EXTRACTED INFORMATION ▸
* * * * * * * * *

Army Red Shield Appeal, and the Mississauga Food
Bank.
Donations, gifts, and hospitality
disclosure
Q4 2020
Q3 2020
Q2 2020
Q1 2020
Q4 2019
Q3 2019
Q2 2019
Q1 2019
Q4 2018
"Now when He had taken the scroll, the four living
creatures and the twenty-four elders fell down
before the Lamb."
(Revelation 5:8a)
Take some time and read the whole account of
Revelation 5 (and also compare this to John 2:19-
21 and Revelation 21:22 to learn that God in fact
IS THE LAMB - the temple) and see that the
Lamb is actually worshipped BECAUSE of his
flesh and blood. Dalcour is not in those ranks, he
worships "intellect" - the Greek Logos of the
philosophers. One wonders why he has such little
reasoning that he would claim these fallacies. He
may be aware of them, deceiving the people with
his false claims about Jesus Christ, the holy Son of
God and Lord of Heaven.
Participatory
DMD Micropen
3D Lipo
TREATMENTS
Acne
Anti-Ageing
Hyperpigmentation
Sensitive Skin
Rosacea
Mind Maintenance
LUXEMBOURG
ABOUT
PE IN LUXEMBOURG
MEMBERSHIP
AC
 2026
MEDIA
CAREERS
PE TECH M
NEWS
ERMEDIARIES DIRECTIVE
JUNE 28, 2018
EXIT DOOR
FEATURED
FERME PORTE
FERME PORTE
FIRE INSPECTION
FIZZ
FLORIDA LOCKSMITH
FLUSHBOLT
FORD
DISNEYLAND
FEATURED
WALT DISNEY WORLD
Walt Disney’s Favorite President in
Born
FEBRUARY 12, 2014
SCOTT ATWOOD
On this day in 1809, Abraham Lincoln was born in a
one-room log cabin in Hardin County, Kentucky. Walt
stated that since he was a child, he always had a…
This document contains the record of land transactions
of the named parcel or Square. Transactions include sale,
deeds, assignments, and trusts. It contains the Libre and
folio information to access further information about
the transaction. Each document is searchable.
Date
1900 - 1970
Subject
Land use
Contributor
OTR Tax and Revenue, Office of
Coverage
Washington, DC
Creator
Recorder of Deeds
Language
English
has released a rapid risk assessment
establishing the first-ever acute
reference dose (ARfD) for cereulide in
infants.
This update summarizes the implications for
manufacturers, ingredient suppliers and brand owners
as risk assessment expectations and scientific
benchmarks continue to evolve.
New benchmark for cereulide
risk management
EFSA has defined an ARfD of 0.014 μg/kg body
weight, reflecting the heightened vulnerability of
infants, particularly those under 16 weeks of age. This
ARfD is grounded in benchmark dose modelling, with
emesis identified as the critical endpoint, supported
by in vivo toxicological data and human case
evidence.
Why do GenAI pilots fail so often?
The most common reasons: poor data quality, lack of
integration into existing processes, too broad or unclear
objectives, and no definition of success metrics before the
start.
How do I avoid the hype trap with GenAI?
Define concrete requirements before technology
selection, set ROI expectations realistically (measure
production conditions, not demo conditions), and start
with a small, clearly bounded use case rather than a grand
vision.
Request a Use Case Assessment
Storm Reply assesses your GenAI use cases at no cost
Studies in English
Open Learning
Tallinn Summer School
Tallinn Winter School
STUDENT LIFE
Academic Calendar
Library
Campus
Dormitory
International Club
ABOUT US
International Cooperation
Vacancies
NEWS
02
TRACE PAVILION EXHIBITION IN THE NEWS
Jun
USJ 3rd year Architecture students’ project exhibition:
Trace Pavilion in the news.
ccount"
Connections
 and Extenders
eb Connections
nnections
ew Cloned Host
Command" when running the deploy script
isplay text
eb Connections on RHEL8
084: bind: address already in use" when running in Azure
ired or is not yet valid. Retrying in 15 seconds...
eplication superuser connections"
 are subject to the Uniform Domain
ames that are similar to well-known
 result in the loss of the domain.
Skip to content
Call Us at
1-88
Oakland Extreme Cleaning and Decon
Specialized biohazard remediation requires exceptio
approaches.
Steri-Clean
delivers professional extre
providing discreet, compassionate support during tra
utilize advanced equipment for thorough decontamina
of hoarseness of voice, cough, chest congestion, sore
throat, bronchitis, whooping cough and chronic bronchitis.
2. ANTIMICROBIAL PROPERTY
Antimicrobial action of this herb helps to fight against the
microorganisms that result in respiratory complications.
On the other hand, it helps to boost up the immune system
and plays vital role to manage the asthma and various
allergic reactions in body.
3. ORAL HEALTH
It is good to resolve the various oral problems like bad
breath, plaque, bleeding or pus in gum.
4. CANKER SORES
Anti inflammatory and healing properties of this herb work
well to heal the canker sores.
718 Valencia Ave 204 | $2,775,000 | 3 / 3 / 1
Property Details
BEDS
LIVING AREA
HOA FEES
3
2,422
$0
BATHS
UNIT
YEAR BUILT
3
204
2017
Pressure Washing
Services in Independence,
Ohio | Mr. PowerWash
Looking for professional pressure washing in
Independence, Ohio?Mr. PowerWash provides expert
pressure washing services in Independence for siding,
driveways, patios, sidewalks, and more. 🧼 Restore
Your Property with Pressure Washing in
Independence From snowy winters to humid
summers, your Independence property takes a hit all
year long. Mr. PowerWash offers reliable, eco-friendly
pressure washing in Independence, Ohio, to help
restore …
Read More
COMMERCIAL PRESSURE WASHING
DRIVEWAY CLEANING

* * * * * * * * *

Copy out, word for word, the lines from the start of the items through the line that contains "philosophers. One wonders", including both ends.

WRITTEN REPLY ▸
Army Red Shield Appeal, and the Mississauga Food
Bank.
Donations, gifts, and hospitality
disclosure
Q4 2020
Q3 2020
Q2 2020
Q1 2020
Q4 2019
Q3 2019
Q2 2019
Q1 2019
Q4 2018
"Now when He had taken the scroll, the four living
creatures and the twenty-four elders fell down
before the Lamb."
(Revelation 5:8a)
Take some time and read the whole account of
Revelation 5 (and also compare this to John 2:19-
21 and Revelation 21:22 to learn that God in fact
IS THE LAMB - the temple) and see that the
Lamb is actually worshipped BECAUSE of his
flesh and blood. Dalcour is not in those ranks, he
worships "intellect" - the Greek Logos of the
philosophers. One wonders why he has such little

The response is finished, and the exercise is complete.